• **Assignment**: Only a number is expected: how many lines in these records mention the word "разъясняет"?

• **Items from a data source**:
————————

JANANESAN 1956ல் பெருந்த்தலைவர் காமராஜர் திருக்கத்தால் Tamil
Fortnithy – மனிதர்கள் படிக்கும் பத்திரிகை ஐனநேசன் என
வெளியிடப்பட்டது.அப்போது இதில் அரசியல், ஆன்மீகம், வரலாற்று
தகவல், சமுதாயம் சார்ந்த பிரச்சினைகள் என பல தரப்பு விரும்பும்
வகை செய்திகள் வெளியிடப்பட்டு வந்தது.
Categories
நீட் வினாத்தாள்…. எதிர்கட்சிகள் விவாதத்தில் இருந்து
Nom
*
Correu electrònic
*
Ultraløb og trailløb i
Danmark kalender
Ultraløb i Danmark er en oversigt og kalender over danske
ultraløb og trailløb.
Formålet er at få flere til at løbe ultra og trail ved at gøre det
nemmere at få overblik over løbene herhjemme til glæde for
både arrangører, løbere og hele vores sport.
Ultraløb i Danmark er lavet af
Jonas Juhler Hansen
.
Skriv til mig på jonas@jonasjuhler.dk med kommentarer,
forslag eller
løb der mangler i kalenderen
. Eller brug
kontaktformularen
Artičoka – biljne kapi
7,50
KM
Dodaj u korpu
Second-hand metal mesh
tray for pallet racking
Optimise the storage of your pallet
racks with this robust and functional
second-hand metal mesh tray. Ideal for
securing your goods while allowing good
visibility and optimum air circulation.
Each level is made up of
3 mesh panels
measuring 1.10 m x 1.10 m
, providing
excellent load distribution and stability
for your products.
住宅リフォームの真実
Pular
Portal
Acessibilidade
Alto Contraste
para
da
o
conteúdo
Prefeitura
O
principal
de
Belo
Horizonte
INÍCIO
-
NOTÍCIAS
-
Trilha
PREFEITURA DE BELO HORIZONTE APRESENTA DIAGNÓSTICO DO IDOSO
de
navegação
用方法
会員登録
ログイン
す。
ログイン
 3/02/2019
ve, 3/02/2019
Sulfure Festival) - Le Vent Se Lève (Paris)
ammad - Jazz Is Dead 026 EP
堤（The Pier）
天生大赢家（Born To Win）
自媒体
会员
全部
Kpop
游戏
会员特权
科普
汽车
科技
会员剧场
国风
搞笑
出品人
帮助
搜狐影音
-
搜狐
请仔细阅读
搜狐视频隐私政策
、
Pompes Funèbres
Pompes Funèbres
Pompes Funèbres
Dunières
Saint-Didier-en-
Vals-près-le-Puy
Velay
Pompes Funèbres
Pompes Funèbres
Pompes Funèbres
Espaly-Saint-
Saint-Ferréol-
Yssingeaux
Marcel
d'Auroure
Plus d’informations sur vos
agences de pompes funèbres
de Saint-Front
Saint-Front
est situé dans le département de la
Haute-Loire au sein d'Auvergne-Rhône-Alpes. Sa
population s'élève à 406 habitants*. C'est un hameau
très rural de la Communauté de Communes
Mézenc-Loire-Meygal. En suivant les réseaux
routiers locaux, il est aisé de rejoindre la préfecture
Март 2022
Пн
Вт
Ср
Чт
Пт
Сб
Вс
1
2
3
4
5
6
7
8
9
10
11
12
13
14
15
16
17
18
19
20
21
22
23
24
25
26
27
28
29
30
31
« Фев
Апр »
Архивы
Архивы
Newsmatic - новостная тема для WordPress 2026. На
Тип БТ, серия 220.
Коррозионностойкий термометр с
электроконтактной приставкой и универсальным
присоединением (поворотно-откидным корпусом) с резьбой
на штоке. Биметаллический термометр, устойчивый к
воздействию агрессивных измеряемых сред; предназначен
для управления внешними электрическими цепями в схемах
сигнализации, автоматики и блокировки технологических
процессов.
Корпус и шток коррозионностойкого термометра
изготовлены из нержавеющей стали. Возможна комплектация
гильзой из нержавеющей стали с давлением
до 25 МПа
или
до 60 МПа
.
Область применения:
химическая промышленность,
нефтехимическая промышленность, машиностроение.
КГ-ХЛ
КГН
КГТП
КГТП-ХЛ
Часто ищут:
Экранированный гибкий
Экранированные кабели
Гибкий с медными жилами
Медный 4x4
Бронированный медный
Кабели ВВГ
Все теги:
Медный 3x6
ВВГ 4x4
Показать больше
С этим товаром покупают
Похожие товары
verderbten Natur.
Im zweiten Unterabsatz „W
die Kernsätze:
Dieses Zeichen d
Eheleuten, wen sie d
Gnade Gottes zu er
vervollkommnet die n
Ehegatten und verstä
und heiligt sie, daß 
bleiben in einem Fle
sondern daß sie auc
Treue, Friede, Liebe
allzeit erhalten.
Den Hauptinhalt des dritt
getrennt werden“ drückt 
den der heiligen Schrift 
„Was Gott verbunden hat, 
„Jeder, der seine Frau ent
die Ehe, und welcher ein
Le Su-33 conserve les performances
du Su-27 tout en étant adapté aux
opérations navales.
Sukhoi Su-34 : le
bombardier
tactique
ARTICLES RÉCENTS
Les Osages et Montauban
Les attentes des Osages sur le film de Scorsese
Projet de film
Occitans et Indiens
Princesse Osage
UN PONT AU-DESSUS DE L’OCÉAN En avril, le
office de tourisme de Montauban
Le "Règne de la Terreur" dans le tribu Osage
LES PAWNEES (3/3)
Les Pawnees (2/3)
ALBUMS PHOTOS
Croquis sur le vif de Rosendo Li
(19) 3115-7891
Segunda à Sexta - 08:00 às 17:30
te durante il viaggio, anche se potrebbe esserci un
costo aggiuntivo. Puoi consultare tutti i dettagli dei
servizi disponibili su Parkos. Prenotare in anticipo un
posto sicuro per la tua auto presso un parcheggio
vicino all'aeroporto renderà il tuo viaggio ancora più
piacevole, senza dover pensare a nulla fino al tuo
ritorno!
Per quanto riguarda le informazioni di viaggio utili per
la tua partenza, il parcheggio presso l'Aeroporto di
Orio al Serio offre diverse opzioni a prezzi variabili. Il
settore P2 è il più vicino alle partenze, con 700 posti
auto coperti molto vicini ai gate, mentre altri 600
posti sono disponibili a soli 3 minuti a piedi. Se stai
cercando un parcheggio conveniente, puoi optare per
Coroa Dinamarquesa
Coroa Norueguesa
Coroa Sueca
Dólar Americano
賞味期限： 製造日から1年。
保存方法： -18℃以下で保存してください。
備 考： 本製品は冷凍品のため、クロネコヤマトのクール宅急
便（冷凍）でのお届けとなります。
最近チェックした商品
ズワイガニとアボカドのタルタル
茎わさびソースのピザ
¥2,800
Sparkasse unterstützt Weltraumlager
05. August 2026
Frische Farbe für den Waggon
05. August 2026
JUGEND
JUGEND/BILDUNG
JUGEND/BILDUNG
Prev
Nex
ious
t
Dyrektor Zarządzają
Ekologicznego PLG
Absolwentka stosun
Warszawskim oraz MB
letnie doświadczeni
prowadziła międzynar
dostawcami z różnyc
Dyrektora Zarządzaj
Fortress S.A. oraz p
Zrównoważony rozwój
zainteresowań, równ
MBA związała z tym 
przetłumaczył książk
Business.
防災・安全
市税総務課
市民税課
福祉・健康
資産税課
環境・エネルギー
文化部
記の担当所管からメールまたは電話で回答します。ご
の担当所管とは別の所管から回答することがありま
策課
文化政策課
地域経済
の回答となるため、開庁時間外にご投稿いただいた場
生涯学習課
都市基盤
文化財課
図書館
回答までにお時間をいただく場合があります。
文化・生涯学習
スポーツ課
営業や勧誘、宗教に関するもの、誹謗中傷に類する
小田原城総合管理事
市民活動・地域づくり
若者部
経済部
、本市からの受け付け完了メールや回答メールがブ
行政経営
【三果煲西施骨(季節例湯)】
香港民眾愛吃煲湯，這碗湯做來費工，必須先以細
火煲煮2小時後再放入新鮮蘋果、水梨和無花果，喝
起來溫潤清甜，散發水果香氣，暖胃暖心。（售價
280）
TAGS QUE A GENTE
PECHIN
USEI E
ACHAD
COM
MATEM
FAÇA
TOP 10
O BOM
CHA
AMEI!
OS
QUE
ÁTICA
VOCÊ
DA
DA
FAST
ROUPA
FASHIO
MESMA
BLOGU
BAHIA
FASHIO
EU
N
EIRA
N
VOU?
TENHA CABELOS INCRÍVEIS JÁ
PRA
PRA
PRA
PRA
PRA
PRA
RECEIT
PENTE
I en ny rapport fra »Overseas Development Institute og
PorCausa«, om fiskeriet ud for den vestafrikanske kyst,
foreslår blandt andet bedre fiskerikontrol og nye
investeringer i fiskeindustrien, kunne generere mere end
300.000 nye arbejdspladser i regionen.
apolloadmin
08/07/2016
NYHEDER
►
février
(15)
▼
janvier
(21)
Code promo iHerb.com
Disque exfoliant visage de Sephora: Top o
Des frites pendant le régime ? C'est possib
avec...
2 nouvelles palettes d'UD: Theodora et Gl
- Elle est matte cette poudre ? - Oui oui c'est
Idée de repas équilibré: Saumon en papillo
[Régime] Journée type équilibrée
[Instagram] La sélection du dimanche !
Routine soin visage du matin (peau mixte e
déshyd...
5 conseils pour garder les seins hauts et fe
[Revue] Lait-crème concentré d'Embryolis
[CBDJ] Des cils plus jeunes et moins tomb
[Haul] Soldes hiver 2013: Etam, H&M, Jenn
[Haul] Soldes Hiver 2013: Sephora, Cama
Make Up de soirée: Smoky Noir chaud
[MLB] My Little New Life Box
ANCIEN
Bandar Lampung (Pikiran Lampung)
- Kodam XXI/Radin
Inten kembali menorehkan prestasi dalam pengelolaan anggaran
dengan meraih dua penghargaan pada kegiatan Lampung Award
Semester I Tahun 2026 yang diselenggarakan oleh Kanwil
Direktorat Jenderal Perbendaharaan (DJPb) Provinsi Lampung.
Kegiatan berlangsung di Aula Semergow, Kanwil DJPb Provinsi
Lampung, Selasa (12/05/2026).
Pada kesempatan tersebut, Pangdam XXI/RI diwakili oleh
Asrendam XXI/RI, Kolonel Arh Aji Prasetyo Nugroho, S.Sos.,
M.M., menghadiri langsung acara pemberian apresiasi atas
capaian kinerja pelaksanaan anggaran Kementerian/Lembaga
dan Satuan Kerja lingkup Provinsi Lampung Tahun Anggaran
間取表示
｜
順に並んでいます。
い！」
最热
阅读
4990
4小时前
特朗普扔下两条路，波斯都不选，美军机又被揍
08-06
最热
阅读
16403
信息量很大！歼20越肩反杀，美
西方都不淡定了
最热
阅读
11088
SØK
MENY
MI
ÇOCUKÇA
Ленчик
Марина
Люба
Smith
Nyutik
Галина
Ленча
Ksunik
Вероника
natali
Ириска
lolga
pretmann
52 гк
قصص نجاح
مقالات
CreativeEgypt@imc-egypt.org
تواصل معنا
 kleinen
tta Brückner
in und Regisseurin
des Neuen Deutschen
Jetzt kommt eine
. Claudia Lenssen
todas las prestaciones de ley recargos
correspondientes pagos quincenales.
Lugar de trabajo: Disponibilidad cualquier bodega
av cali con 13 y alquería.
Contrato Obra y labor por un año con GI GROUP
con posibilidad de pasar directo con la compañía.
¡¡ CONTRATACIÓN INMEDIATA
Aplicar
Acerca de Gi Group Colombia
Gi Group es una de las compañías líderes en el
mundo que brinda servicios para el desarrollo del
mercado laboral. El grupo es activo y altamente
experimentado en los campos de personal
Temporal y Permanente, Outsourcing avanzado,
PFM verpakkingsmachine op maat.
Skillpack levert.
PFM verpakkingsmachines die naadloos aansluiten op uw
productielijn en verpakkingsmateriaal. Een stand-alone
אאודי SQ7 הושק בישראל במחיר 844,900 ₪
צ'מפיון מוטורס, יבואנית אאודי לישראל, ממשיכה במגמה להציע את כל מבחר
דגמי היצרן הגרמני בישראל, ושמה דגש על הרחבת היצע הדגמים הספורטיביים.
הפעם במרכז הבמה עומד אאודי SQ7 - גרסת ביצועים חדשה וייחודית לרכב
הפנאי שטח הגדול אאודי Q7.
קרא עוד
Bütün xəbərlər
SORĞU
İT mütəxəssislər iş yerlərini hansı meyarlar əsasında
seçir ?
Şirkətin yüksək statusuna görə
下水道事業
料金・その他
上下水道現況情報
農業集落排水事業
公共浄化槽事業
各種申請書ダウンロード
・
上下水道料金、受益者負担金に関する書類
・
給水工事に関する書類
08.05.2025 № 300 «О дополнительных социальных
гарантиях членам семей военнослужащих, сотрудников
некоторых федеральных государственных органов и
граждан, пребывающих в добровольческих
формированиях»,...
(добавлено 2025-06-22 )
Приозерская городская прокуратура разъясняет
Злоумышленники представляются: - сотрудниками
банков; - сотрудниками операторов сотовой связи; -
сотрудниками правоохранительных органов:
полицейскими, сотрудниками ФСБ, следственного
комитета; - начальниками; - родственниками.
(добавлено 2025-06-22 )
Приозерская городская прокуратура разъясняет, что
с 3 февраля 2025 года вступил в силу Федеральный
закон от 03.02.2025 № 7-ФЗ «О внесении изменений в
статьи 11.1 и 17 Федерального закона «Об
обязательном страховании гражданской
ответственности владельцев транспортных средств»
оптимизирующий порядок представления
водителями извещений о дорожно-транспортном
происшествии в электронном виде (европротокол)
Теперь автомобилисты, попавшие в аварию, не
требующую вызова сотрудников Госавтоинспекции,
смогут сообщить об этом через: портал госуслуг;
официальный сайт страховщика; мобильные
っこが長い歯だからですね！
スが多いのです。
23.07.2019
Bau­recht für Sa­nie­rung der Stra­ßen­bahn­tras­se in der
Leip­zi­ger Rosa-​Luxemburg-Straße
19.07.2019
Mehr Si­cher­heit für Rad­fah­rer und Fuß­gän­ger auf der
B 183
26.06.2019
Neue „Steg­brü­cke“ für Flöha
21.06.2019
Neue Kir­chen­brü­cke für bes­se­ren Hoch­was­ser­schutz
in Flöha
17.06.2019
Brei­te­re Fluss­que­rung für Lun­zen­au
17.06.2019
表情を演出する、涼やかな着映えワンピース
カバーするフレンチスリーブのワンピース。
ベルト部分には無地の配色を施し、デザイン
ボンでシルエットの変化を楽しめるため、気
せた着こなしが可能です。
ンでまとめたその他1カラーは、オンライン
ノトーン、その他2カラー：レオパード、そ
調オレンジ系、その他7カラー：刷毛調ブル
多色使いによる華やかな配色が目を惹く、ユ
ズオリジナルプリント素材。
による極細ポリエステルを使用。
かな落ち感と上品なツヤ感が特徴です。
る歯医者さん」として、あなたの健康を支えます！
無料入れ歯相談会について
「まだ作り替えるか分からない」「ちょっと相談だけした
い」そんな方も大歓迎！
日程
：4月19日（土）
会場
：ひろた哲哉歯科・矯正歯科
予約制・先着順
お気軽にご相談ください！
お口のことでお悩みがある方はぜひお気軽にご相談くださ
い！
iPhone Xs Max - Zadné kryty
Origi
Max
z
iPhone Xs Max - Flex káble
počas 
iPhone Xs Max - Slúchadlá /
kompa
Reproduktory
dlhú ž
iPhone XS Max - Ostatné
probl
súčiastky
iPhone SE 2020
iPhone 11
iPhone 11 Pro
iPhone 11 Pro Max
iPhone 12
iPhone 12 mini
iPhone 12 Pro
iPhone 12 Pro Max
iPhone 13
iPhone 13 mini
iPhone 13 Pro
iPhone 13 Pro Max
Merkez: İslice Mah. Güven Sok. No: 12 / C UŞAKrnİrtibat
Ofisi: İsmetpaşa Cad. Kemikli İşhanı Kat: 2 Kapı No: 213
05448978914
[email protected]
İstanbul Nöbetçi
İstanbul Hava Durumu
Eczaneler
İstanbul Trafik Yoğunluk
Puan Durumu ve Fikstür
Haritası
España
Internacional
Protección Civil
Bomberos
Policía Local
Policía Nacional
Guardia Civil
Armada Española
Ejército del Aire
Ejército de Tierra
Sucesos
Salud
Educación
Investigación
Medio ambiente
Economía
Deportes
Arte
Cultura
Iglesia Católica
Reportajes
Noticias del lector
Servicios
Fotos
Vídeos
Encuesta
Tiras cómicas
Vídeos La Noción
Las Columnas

————————

• **Answer for this exercise**: 2